[[ SUPPLIED DATA open ]]
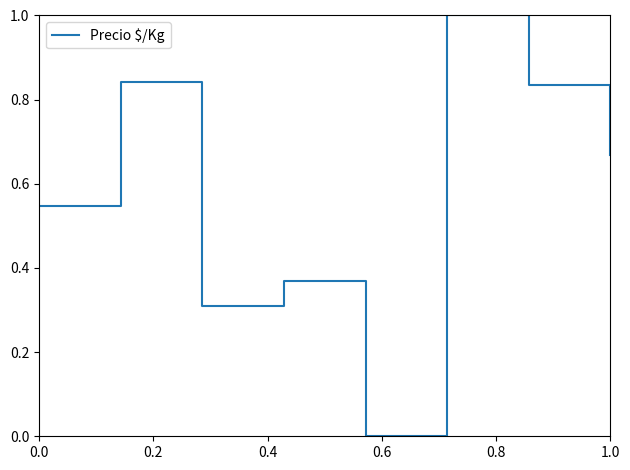

What is the average value?

0.6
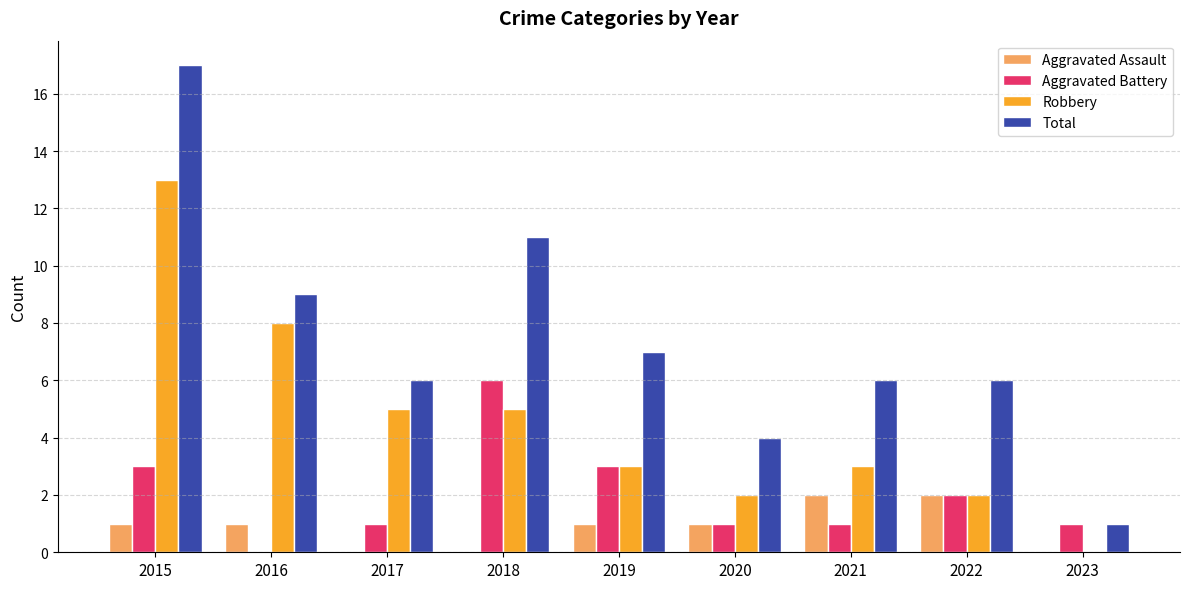

What are all the series names shown in the legend?

Aggravated Assault, Aggravated Battery, Robbery, Total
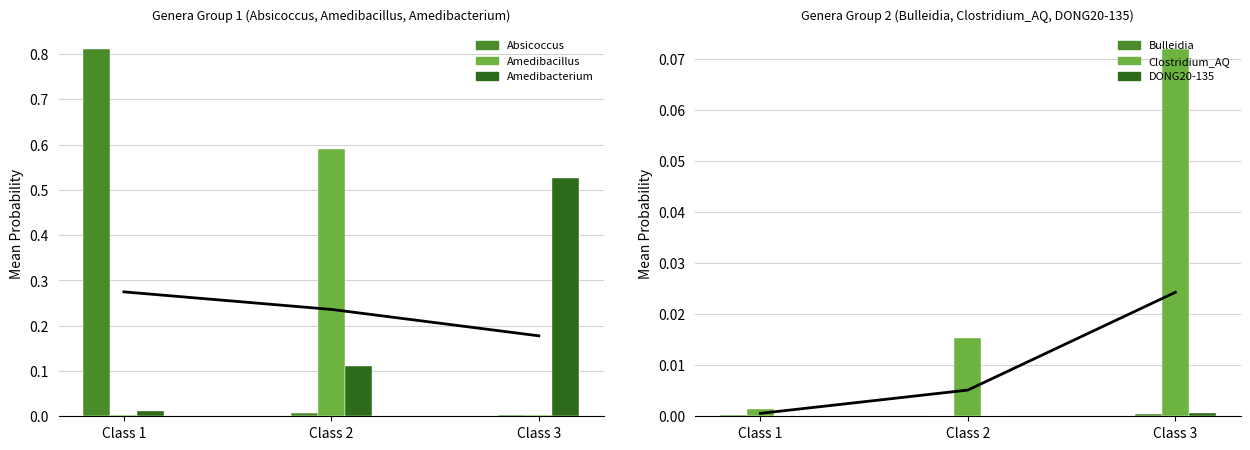

How many categories are shown in the chart?

3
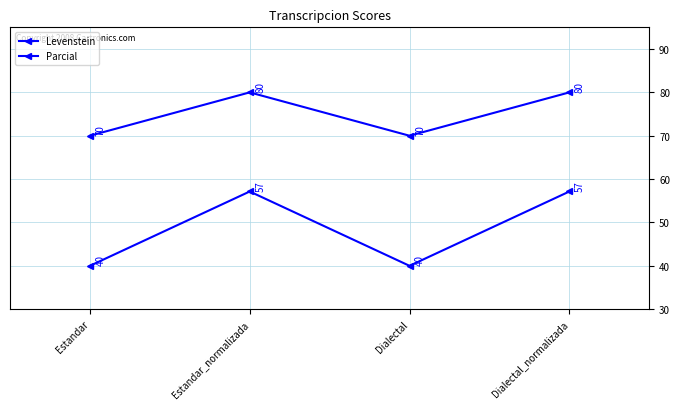

What is the total value across all series at Estandar_normalizada?

137.1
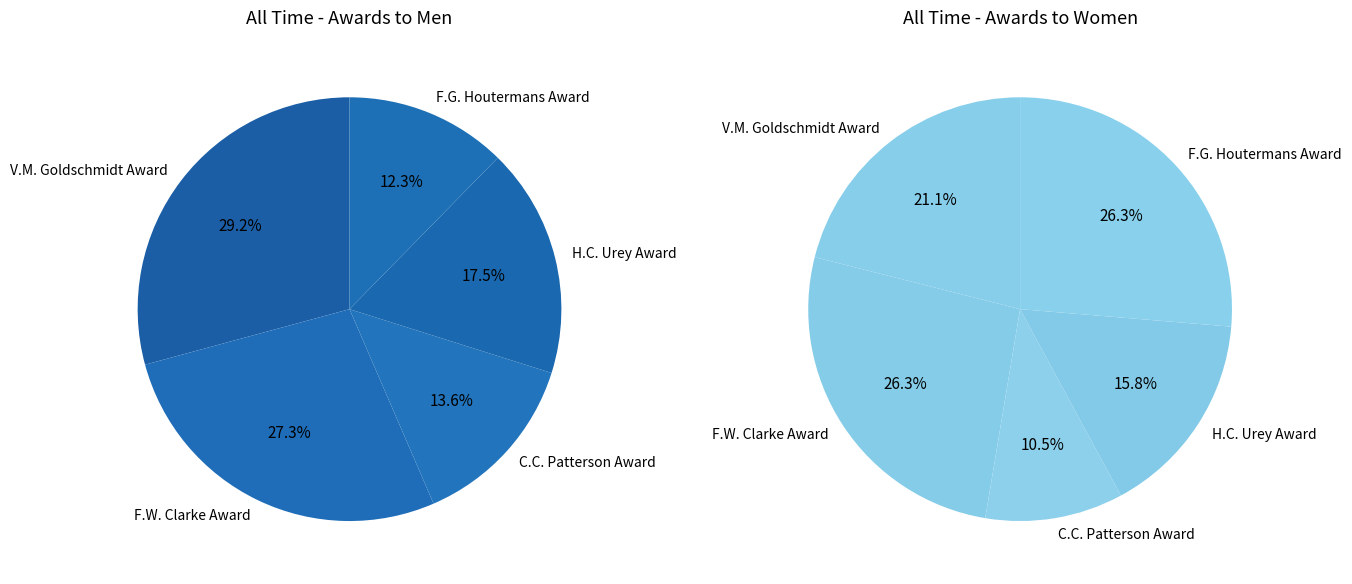

What is the total percentage of F.G. Houtermans Award and V.M. Goldschmidt Award?

41.6%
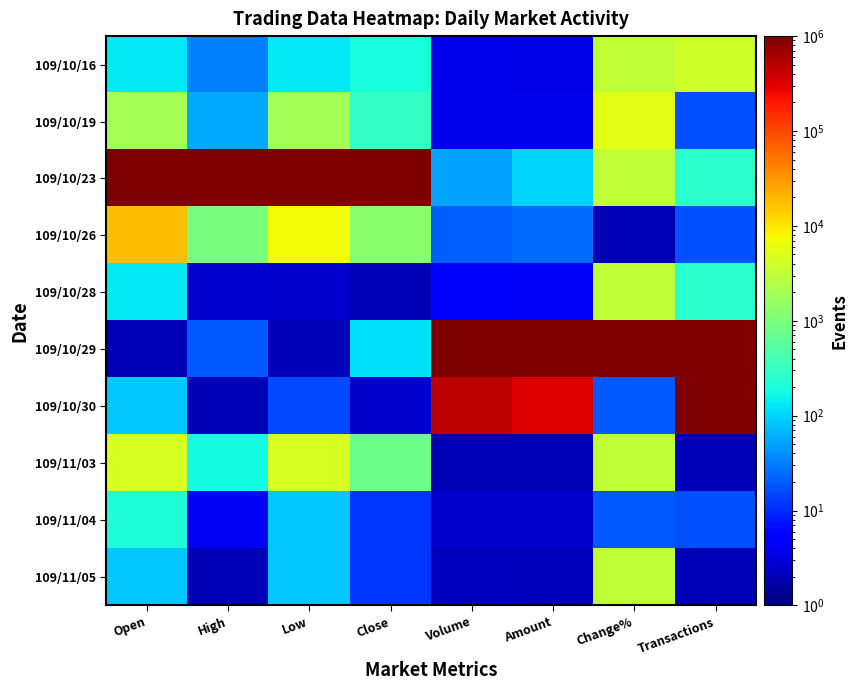

Reading left to right, extract all data points from this chart.

109/10/16: Open=134.9	High=32.5	Low=134.9	Close=188.6	Volume=3.7	Amount=3.6	Change%=3134.8	Transactions=3945.2
109/10/19: Open=1935.8	High=57.0	Low=1935.8	Close=303.0	Volume=3.7	Amount=3.7	Change%=5570.2	Transactions=16.8
109/10/23: Open=984610.1	High=984610.1	Low=984610.1	Close=984610.1	Volume=53.7	Amount=98.7	Change%=3134.8	Transactions=250.6
109/10/26: Open=17918.8	High=993.3	Low=7356.7	Close=1259.8	Volume=20.8	Amount=25.0	Change%=2.0	Transactions=16.8
109/10/28: Open=134.9	High=2.8	Low=2.6	Close=2.0	Volume=4.9	Amount=4.4	Change%=3134.8	Transactions=250.6
109/10/29: Open=2.0	High=18.7	Low=2.0	Close=117.6	Volume=984610.1	Amount=984610.1	Change%=984610.1	Transactions=984610.1
109/10/30: Open=86.8	High=2.0	Low=15.5	Close=2.6	Volume=472578.7	Amount=313506.9	Change%=18.7	Transactions=984610.1
109/11/03: Open=4713.9	High=177.8	Low=4713.9	Close=783.2	Volume=2.0	Amount=2.0	Change%=3134.8	Transactions=2.0
109/11/04: Open=209.9	High=4.2	Low=86.8	Close=11.8	Volume=2.6	Amount=2.6	Change%=18.7	Transactions=16.8
109/11/05: Open=86.8	High=2.0	Low=86.8	Close=11.8	Volume=2.2	Amount=2.1	Change%=3134.8	Transactions=2.0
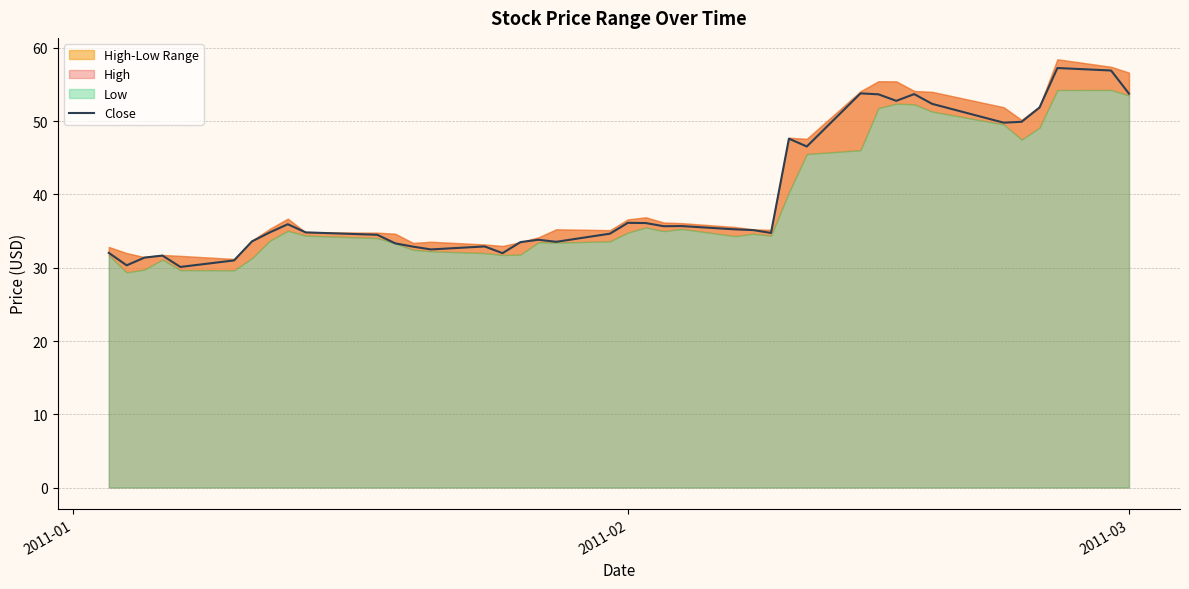

What is the maximum value for Close?

57.3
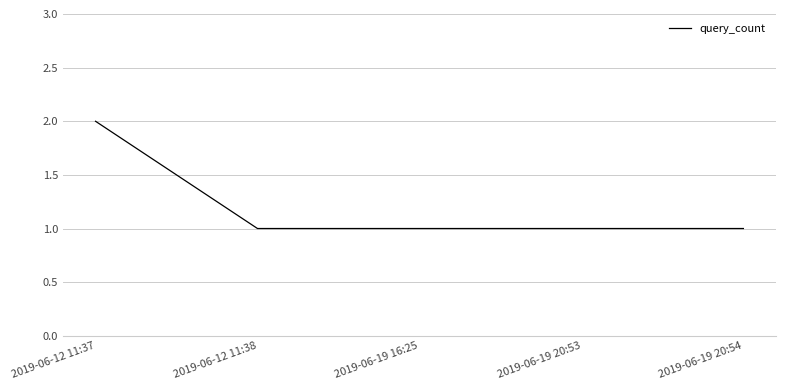

What position from the right is 2019-06-19 20:54?

1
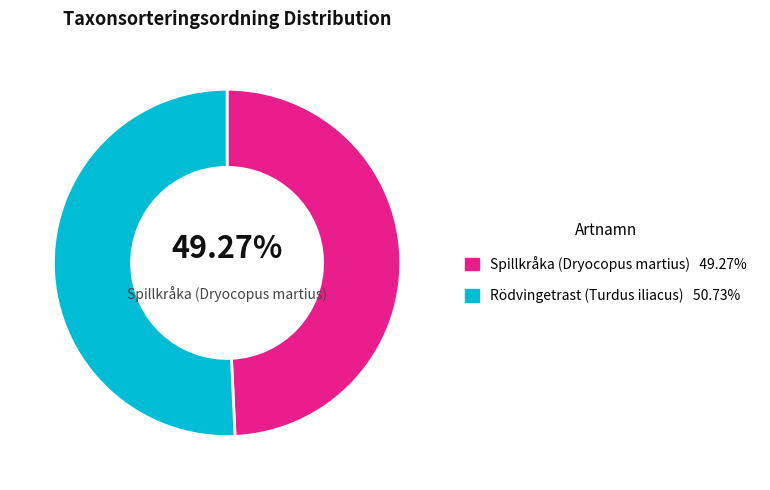

Does any single category account for the majority?

Yes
[[ SUPPLIED DATA closed ]]
→ **WHAT YOU NEED TO DO**
From the first item through the line holding "What position from", inclusive, can you substitute "mean" for "average" and give those lines again with everything else unchanged and the pictures left out?

→ **EXPECTED ANSWER**
What is the mean value?

0.6

What are all the series names shown in the legend?

Aggravated Assault, Aggravated Battery, Robbery, Total

How many categories are shown in the chart?

3

What is the total value across all series at Estandar_normalizada?

137.1

What is the total percentage of F.G. Houtermans Award and V.M. Goldschmidt Award?

41.6%

Reading left to right, extract all data points from this chart.

109/10/16: Open=134.9	High=32.5	Low=134.9	Close=188.6	Volume=3.7	Amount=3.6	Change%=3134.8	Transactions=3945.2
109/10/19: Open=1935.8	High=57.0	Low=1935.8	Close=303.0	Volume=3.7	Amount=3.7	Change%=5570.2	Transactions=16.8
109/10/23: Open=984610.1	High=984610.1	Low=984610.1	Close=984610.1	Volume=53.7	Amount=98.7	Change%=3134.8	Transactions=250.6
109/10/26: Open=17918.8	High=993.3	Low=7356.7	Close=1259.8	Volume=20.8	Amount=25.0	Change%=2.0	Transactions=16.8
109/10/28: Open=134.9	High=2.8	Low=2.6	Close=2.0	Volume=4.9	Amount=4.4	Change%=3134.8	Transactions=250.6
109/10/29: Open=2.0	High=18.7	Low=2.0	Close=117.6	Volume=984610.1	Amount=984610.1	Change%=984610.1	Transactions=984610.1
109/10/30: Open=86.8	High=2.0	Low=15.5	Close=2.6	Volume=472578.7	Amount=313506.9	Change%=18.7	Transactions=984610.1
109/11/03: Open=4713.9	High=177.8	Low=4713.9	Close=783.2	Volume=2.0	Amount=2.0	Change%=3134.8	Transactions=2.0
109/11/04: Open=209.9	High=4.2	Low=86.8	Close=11.8	Volume=2.6	Amount=2.6	Change%=18.7	Transactions=16.8
109/11/05: Open=86.8	High=2.0	Low=86.8	Close=11.8	Volume=2.2	Amount=2.1	Change%=3134.8	Transactions=2.0

What is the maximum value for Close?

57.3

What position from the right is 2019-06-19 20:54?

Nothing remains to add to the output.